Selected extract:
┌────────

Add the following to your robots.txt file using your hosting File Manager or FTP if you don’t already have a clean baseline:

User-agent: *
Disallow: /wp-admin/
Allow: /wp-admin/admin-ajax.php
Sitemap: https://example.com/sitemap_index.xml
Note: Many managed WordPress hosts provide server-level caching and CDN integration. In that case, keep your caching plugin configuration simple to avoid conflicts.

Step 6: Track Results and Keep Improving

SEO improvements compound over time. To know what’s really working, you need to track performance and build a repeatable process for optimization.

  1. Set clear goals. Decide what “improvement” means for you: more organic sessions, higher rankings for a set of keywords, more leads, or more sales.
  2. Monitor key reports in Search Console. Check the “Performance” report weekly for clicks, impressions, and average position. Look at which queries bring traffic to your optimized pages.

└────────

Instructions:
1. Can you set down the passage of the SEO guide from "2. Monitor key" to "your optimized pages.", word for word?
2. Could you resume the SEO guide, picking up right after its last sentence?
The records that come next are separate material, unrelated to the SEO guide.

Data entries:
┌────────

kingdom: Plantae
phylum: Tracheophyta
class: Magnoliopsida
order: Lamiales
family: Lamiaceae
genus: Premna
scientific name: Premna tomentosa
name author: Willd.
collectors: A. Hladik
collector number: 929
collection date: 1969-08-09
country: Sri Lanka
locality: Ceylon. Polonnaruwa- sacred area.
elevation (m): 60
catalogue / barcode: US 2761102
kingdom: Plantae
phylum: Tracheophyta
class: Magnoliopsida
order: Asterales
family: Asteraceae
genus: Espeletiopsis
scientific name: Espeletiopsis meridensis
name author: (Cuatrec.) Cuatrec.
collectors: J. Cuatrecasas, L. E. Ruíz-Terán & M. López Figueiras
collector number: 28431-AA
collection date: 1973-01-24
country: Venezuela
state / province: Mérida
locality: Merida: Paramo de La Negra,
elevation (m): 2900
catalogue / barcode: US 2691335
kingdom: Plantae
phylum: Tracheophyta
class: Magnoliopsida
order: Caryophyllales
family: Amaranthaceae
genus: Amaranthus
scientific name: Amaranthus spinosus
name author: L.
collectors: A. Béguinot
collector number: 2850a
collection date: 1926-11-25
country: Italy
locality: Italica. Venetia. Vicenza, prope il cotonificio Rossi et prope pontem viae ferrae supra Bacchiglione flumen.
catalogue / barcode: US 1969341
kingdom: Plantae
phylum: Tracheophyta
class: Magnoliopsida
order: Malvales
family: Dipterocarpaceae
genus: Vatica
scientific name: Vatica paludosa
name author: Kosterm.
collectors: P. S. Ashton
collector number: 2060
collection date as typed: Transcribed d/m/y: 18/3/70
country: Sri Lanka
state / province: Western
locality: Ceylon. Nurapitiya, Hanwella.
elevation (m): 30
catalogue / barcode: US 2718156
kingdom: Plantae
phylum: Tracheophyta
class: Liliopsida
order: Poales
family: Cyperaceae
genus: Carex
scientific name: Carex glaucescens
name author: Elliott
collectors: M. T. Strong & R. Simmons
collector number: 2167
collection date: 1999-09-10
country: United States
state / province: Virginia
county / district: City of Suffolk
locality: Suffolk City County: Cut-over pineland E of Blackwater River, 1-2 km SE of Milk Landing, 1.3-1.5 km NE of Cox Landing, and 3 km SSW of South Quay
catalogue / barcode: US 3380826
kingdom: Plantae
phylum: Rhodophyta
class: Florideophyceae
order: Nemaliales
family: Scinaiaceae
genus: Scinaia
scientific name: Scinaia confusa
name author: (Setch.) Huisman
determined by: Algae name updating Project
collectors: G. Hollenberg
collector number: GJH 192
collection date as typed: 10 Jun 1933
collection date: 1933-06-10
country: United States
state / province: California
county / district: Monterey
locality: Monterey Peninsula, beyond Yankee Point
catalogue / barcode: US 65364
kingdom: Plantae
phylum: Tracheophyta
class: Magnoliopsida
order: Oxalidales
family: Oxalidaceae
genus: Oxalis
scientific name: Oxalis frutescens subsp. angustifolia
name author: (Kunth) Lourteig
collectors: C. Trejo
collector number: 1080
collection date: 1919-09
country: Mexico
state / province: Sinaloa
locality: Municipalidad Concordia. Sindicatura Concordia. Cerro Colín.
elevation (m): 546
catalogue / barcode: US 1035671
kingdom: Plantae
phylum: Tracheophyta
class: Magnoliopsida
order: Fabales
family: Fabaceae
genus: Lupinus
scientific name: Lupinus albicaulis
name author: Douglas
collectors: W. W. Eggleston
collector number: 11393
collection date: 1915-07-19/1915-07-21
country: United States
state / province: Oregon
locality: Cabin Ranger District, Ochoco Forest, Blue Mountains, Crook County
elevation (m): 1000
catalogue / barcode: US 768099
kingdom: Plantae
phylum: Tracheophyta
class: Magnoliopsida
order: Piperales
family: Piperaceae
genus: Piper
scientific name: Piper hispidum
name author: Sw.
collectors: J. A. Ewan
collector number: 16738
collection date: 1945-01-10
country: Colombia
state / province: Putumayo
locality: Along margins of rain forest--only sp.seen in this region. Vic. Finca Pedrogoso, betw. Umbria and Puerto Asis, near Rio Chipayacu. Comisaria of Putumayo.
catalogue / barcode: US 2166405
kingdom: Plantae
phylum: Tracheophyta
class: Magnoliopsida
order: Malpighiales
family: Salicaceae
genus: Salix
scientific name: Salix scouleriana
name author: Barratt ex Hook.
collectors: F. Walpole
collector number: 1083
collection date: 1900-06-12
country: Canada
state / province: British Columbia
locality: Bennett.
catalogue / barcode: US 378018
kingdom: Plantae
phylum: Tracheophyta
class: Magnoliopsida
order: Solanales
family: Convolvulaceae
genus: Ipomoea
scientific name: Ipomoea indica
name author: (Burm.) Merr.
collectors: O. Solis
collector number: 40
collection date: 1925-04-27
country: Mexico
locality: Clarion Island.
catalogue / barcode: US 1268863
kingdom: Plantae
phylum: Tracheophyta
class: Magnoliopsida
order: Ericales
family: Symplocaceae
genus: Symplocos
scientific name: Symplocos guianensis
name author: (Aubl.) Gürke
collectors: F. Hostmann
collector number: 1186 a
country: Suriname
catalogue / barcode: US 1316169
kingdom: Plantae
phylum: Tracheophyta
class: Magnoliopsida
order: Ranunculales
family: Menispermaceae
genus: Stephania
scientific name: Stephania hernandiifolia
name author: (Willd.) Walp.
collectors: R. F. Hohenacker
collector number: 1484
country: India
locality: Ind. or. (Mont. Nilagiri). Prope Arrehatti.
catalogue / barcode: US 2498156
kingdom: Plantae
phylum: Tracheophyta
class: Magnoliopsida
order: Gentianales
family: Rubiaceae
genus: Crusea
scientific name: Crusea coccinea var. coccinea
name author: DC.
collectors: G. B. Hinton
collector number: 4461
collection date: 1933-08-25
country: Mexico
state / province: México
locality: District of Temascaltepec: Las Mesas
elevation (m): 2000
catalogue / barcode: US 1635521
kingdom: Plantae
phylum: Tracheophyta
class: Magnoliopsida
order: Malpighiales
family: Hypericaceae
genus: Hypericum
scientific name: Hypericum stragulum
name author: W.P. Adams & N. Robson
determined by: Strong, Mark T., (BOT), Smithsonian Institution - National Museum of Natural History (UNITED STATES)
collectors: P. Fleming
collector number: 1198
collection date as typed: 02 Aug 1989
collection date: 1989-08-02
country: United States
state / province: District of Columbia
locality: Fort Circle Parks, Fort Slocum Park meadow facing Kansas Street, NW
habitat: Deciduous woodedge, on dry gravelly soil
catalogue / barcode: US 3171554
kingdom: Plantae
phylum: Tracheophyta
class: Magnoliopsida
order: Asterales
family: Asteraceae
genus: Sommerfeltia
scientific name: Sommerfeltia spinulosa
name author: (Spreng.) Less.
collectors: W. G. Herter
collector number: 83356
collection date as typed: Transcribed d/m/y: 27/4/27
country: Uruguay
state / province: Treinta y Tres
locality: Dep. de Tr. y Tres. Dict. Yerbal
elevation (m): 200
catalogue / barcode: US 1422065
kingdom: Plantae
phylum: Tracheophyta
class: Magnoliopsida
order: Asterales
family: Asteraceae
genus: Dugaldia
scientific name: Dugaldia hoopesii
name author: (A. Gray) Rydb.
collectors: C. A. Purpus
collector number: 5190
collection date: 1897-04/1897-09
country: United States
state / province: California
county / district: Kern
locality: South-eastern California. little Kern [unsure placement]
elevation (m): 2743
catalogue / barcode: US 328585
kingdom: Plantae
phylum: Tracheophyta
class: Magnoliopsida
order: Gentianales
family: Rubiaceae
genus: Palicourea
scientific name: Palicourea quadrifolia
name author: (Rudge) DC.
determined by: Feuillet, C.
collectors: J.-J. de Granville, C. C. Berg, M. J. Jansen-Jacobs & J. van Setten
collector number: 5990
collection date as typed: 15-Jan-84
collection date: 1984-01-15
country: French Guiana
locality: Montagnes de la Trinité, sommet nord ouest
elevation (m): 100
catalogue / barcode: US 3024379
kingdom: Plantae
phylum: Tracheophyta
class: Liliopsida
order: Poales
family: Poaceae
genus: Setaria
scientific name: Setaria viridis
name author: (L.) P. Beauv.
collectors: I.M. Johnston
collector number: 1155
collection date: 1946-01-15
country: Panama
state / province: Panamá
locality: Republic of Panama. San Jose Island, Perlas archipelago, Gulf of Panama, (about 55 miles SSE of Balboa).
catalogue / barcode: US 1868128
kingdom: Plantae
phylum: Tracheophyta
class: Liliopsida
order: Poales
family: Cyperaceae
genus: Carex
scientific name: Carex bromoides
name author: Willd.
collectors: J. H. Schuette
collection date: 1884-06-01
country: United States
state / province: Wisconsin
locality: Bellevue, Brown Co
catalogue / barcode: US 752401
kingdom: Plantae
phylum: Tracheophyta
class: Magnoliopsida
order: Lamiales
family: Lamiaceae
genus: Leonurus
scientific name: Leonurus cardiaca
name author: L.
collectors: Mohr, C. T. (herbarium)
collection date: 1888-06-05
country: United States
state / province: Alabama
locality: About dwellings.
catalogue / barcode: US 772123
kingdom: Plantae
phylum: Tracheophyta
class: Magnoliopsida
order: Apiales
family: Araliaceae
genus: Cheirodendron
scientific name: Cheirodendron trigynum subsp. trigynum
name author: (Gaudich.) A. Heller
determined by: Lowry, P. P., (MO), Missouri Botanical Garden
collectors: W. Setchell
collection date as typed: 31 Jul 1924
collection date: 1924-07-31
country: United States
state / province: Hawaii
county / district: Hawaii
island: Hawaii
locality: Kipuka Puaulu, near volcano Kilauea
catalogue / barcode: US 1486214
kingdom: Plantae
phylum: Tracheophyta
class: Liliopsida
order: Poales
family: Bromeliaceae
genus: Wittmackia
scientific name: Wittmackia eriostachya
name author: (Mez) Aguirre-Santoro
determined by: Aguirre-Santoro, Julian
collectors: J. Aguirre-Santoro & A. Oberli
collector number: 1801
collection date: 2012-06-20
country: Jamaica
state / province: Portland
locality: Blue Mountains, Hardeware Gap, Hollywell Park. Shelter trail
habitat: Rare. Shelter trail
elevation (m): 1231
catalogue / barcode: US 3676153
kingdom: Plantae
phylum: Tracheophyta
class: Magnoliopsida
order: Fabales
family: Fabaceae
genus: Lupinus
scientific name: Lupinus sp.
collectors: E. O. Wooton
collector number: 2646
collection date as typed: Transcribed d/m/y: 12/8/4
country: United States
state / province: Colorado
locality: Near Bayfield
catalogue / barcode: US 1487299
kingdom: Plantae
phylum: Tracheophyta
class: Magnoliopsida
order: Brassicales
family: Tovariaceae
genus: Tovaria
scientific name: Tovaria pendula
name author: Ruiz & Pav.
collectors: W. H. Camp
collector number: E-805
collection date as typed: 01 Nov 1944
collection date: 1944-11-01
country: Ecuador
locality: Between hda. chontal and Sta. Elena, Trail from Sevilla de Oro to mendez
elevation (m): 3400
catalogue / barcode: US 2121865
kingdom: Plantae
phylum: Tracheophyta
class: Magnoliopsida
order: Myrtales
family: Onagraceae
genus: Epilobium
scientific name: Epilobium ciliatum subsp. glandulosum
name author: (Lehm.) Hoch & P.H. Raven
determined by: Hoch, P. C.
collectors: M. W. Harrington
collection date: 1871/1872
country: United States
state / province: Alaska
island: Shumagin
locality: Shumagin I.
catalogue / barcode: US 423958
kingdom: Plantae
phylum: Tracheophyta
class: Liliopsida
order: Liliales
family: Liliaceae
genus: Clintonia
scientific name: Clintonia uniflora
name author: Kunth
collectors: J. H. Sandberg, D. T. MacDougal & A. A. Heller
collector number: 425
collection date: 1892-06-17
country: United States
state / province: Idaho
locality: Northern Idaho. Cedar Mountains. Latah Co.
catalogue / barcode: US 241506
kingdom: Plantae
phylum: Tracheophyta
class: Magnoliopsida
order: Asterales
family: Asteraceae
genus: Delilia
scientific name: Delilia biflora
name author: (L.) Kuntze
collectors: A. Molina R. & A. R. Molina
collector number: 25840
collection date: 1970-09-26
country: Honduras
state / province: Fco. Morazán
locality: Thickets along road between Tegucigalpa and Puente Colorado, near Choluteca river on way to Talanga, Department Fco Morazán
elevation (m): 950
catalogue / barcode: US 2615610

└────────

Answers given:
1.
2. Monitor key reports in Search Console. Check the “Performance” report weekly for clicks, impressions, and average position. Look at which queries bring traffic to your optimized pages.

2.
  3. Review analytics behavior. In your analytics tool, track bounce rate, time on page, and conversion rate for the URLs you optimized. Use this to decide which content needs more work.
  4. Create a monthly SEO checklist. Each month, update a few posts, add internal links, fix broken links, and re-run speed tests. Over time, this becomes a routine instead of a one-off project.
Pro Tip: Keep a simple spreadsheet of target keywords, URLs, and their ranking/traffic over time. It makes it much easier to justify future SEO work and spot big wins.

Turn SEO Tweaks into a Repeatable WordPress Workflow

Improving WordPress SEO isn’t about one magic plugin or a single setting. It’s the combination of solid foundations, optimized content, smart internal linking, and fast performance that moves the needle.

By following this checklist—auditing your site, fixing core settings, re-optimizing key posts, strengthening internal links, and tuning performance—you turn SEO from a vague goal into a concrete workflow you can repeat every month. Over time, that consistency is what brings more qualified visitors, leads, and revenue from search.

Further Reading

Frequently Asked Questions

How long does it take to see WordPress SEO improvements?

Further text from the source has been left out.